Marzahn-Hellersdorf berichtete gegenüber »nd« von bisher 15 gemeldeten LGBTIQ*-feindlichen Vorfällen von Januar bis Juni 2023, »wobei wir momentan noch Nachträge aus dem ersten Halbjahr erhalten«. Im gesamten Jahr 2022 wurden 17 Vorfälle gezählt. Auch hier macht Propaganda den größten Anteil aus: Die rechtsextreme Kleinstpartei »III. Weg« falle mit Transparenten, Grafitti und Aufklebern auf.

Der »III. Weg« klebt nicht nur in Marzahn-Hellersdorf, sondern auch in Pankow, wie das dortige Register mitteilt. Zusammen mit »Stolzmonat«-Stickern macht Propaganda hier ebenfalls einen beachtlichen Anteil der wachsenden Fallzahlen aus.

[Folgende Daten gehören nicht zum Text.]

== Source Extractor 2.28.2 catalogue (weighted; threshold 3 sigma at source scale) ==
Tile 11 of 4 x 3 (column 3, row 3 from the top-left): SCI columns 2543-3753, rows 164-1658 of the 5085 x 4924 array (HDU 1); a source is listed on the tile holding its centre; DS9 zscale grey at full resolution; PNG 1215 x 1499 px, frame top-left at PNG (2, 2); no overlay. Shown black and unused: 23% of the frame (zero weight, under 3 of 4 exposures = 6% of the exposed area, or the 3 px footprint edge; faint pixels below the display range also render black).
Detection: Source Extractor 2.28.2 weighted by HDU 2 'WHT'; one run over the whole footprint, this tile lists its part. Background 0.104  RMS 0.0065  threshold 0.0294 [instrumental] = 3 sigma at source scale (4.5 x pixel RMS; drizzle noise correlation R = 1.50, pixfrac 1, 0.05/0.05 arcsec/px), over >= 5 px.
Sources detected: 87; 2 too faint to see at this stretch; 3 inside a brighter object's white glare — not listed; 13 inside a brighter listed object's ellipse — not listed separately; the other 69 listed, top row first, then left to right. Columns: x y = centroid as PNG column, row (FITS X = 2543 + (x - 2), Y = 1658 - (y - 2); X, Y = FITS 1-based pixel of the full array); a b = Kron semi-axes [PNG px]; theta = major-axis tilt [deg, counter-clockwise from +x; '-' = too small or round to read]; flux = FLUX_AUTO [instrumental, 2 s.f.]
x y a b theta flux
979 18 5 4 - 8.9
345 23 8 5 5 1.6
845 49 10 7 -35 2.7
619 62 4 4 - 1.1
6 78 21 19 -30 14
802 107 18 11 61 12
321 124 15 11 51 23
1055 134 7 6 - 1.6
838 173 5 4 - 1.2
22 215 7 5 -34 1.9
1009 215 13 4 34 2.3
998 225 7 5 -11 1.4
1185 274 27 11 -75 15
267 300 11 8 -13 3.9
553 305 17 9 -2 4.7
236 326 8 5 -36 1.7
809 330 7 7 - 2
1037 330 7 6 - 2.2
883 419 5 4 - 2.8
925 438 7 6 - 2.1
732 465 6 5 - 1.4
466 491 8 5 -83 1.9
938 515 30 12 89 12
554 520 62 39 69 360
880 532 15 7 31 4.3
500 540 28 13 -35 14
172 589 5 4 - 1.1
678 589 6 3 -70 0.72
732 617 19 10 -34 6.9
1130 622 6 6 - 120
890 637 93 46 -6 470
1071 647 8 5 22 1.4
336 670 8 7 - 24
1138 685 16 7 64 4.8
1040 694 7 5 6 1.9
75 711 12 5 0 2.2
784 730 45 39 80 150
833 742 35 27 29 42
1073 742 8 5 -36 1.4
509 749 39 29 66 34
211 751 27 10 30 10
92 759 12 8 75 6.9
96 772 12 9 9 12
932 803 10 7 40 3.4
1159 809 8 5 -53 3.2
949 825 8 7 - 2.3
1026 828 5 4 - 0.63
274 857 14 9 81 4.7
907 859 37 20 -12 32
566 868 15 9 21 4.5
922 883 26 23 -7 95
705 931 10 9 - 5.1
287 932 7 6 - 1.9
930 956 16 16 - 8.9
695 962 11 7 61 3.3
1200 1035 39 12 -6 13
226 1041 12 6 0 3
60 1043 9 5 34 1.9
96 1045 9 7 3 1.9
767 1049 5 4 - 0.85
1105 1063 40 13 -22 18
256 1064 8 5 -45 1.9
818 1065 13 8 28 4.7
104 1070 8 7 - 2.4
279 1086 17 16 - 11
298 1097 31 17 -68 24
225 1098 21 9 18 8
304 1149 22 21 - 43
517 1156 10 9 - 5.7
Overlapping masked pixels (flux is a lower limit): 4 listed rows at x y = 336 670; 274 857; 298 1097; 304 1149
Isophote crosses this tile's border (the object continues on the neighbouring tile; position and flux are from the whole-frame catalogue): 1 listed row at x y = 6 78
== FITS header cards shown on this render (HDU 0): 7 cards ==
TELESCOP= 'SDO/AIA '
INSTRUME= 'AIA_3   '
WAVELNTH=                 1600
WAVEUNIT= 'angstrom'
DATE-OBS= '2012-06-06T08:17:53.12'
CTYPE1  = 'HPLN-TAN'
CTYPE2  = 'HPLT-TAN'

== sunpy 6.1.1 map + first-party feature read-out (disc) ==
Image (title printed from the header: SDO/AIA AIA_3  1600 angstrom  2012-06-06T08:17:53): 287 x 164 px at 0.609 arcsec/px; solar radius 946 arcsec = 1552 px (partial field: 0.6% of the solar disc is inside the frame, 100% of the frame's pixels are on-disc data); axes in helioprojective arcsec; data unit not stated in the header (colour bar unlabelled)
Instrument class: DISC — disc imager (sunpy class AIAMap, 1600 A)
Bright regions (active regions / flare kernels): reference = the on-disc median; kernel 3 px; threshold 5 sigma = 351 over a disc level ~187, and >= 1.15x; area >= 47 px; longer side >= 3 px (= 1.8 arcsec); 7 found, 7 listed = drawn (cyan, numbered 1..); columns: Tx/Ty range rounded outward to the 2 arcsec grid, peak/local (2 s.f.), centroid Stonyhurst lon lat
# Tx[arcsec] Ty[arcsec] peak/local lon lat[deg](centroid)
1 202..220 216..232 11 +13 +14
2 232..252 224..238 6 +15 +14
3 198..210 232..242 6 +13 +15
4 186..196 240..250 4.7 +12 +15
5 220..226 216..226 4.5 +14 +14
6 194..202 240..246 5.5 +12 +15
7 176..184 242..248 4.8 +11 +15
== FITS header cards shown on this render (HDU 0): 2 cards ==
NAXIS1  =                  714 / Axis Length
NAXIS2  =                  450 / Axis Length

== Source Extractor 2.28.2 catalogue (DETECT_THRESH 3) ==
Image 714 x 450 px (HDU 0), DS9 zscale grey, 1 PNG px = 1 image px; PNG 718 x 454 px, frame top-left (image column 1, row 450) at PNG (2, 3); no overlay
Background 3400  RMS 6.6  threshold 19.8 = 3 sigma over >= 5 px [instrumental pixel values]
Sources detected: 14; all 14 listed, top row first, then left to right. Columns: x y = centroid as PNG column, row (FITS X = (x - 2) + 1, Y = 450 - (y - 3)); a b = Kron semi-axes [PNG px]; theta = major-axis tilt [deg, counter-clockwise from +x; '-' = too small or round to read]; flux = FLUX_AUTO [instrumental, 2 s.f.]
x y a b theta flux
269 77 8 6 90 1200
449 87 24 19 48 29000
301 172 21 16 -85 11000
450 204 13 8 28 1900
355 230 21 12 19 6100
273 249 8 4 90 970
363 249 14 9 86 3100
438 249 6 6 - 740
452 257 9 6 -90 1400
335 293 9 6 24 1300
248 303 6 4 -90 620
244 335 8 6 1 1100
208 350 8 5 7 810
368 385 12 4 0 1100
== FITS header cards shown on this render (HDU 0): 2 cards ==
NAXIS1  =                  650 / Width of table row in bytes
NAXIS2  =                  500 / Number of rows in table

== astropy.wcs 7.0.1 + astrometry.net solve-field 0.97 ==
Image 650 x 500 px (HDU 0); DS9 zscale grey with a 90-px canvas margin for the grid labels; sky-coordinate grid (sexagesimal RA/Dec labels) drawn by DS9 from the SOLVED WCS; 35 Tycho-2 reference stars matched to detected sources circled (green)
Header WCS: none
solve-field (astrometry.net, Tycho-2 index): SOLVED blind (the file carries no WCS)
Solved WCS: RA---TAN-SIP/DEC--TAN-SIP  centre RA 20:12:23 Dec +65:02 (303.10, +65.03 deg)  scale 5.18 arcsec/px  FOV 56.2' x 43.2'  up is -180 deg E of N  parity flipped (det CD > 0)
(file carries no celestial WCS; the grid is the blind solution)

Beunruhigende Nachrichten kommen ebenso aus Neukölln: Das Register verzeichnet bereits jetzt mehr queerfeindliche Vorfälle als im gesamten Jahr 2022. In Lichtenberg dasselbe, »und da sind noch nicht einmal die gemeldeten Vorfälle unserer Kooperationspartner*innen drin«, so Jana Adam vom Lichtenberger Register.

Friedrichshain-Kreuzberg kommt auf 34 gemeldete Vorfälle und überholt damit ebenfalls schon jetzt das Vorjahr. »Die Zunahme liegt leider im Berliner Trend, da jährlich mehr Vorfälle aus diesem Bereich gemeldet werden«, heißt es aus dem dortigen Register. Es sei jedoch unklar, ob die Gewalt tatsächlich zunehme oder sich Personen mittlerweile öfter an die Meldestellen wenden.

Alle Registerstellen betonen gegenüber »nd«, dass die Dunkelziffer weitaus höher liegen müsse als die genannten Angaben.